### EXCERPTED TEXT
1) Stereo track -- Ambient stereo from 2 cardioids in the back of the auditorium -- great bass, 20ms room delay from the program, and audience response. Really a great room. Sounds great in a stereo mixdown with the two dry feeds (below).

2) Mono vocals mix -- 2 PCCs, 2 PZMs, 2 Countryman hanging, 2 Pro45s for offstage chorus, 1 SM81 for isolation, and 14 bodypacks (I know...). Great dry mix from a pro board guy. Had to ride gains in some spots. Panned dead center right now.

3) Orchestra mono mix -- 4 SM81s, 1 SM57, Shure Drum Kit, 3 DI lines from keys and bass, currently set up for simulated stereo using Multi-Tap Delay (keeps the orchestra in the room but out of the way of the vocals.

Note: Light compression and EQ on dry tracks, esp. vocals, rolled off bass on ambient track a bit due to room resonance. Sounds like a prof mastered DVD in stereo, wish I could say the same for the camera work, but that's a rant for another time . . .

### RECORDS
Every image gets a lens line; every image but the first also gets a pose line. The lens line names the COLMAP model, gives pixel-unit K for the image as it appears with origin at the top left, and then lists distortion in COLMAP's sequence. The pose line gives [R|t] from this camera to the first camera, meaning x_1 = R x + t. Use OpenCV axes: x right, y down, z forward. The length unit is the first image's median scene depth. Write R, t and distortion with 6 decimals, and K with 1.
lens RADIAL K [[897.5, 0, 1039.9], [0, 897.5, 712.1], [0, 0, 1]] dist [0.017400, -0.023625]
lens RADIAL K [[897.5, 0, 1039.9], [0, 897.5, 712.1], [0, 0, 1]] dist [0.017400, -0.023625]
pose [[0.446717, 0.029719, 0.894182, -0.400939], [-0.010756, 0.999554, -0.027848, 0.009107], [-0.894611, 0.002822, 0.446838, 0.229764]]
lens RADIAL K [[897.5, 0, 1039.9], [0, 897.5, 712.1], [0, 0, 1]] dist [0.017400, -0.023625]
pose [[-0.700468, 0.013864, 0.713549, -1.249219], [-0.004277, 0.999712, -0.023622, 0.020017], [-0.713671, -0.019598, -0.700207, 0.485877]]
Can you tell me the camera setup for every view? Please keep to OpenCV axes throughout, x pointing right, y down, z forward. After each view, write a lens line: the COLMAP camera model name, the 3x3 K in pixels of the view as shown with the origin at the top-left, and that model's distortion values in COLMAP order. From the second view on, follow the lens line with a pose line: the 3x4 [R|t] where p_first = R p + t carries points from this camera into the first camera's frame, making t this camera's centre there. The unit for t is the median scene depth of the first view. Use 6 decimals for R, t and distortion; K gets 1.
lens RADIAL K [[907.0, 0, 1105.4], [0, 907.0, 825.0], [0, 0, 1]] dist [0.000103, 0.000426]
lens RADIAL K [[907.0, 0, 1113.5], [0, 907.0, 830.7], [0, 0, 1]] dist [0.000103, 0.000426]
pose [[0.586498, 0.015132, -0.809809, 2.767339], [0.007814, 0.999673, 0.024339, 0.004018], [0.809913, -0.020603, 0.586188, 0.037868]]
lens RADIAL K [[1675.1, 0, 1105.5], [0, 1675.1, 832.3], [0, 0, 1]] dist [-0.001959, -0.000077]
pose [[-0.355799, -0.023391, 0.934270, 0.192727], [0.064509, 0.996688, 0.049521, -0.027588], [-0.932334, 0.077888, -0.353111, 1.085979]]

### TASK BRIEF
Write out the track notes in full, word for word. Draw only on the track notes at the top of the page.

### TASK RESPONSE
1) Stereo track -- Ambient stereo from 2 cardioids in the back of the auditorium -- great bass, 20ms room delay from the program, and audience response. Really a great room. Sounds great in a stereo mixdown with the two dry feeds (below).

2) Mono vocals mix -- 2 PCCs, 2 PZMs, 2 Countryman hanging, 2 Pro45s for offstage chorus, 1 SM81 for isolation, and 14 bodypacks (I know...). Great dry mix from a pro board guy. Had to ride gains in some spots. Panned dead center right now.

3) Orchestra mono mix -- 4 SM81s, 1 SM57, Shure Drum Kit, 3 DI lines from keys and bass, currently set up for simulated stereo using Multi-Tap Delay (keeps the orchestra in the room but out of the way of the vocals.

Note: Light compression and EQ on dry tracks, esp. vocals, rolled off bass on ambient track a bit due to room resonance. Sounds like a prof mastered DVD in stereo, wish I could say the same for the camera work, but that's a rant for another time . . .